Writing Performance Tests

Overview

The point of Performance Tests is to track the performance of a piece of code through time, so that it will be easy to pinpoint any change that reduced the performance of a particular bit of code. Performance Tests will be built and run by a build job, that will track the history of timing vs revision. The Jenkins job that runs the performance tests sends out an email when the performance of a test is lowered by more than a threshold percentage (currently 25%), relative to the average of a few previous tests.

How to Write C++ Performance Tests

An ideal performance test is neither too fast, nor too slow. The precision of timing will be insufficient if the test runs in much less than a second; tests that run for several minutes should also be avoided.

C++ performance tests are written in the same way as unit tests, and in the same file as the unit tests for a particular class, except that you will add Performance to the end of the name of the test suite. For example, in MyAlgorithmTest.h:

class MyAlgorithmTest : public CxxTest::TestSuite {
   // Put in your usual, quick unit tests here
};

class MyAlgorithmTestPerformance : public CxxTest::TestSuite {
public:
   MatrixWorkspace_sptr WS;
   int numpixels;

   void setUp() {
      // Put in any code needed to set up your test,
      // but that should NOT be counted in the execution time.
   }

   void tearDown() {
      // Clean-up code, also NOT counted in execution time.
   }

   void test_slow_performance() {
      // Put in a unit test that will be slow.
   }
};

Only the presence/absence of the word Performance is used to determine if it is a Performance test. As with unit tests, your suite name has to match the file name.
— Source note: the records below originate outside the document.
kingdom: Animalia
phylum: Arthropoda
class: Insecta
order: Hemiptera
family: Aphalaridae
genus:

You may include ASSERT’s in the same way as a unit test to check that results are meaningful, but that is unnecessary since these tests are for performance, not function. Avoid adding so many assert’s that it would slow down your test.

Running Performance Tests

Performance tests targets are not added by default when running cmake/make. To add them as ctest targets, enable them with the flag:

cmake -DCXXTEST_ADD_PERFORMANCE=TRUE

After re-building, you can then run performance tests with the command:

ctest [-C Release|Debug] -R Performance

And run regular unit tests, excluding the slow performance ones, with:

ctest [-C Release|Debug] -E Performance

where the -C option is required for multi-configuration builds like Visual Studio & XCode.

The resulting .XML files will contain the detailed timing (of just the test portion without setUp/tearDown time).

Note that newly added performance tests will not be registered with ctest until cmake has been re-run.

Running tests without ctest

The tests are still built into every test executable, even if you have not set the flag. For example,

AlgorithmsTest --help-tests

will list all the available tests. If you run

AlgorithmsTest

alone, it will SKIP the Performance Tests. You have to give the name of the specific test suite you want to run, e.g,

AlgorithmsTest MyAlgorithmPerformanceTest

Best Practice Advice

• Performance tests are not System Tests. They should test the code at the same granularity as the unit test suite.

• Performance tests are not Unit Tests. There is no need to perform lots of assertions on the test results.

• Performance tests should perform enough work such that statistically significant performance differences can be measured.

• The performance tests are executed often, so ideally they should typically take 0.2 - 2 seconds to run.

• Always perform test set-up outside of the test method. That way your timings will only relate to the target code you wish to measure.

Avoiding Compiler Optimizations

A common issue with performance tests is when you want to compute some value over a large number of iterations but ultimately you don’t want to actually use it in the end. We have included some handy utility functions to avoid the compiler optimizing unused variables away. For more information this conference talk is quite enlightening: https://youtu.be/nXaxk27zwlk?t=2441.

For example, we attempt to time the sum of a value after many calls to an operation:

#include <CxxTest/BenchmarkUtil.h>

class MyTestPerformance : public CxxTest::TestSuite {
public:

   void test_slow_performance() {
     double value(0.0);
     for(size_t i = 0; i < 1000000) {
       value += my_op();
       CxxTest::doNotOptimize(&value);
     }
   }
};

Without the CxxTest::doNotOptimize(&value); call the compiler will likely spot that value is ultimately unused and the whole function will be optimized away and the benchmark will become useless.

Jobs that monitor performance

There is a job in Jenkins (our continuous integration system) that runs the performance test suite and generates output that enables us to easily monitor timings. The job runs a set of performance tests on the main branch of Mantid. This job runs on a machine at the ESS, everytime that changes are merged into the Mantid master branch, and stores the timing information in a database, also generating HTML output via a set of python scripts.

The timing output of these jobs are typically monitored manually on a weekly basis to pick up any notable performance degradation. Although automatic checking is available within the python scripts, the level of instability in the timings meant that it always produced way too many false positives to be useful.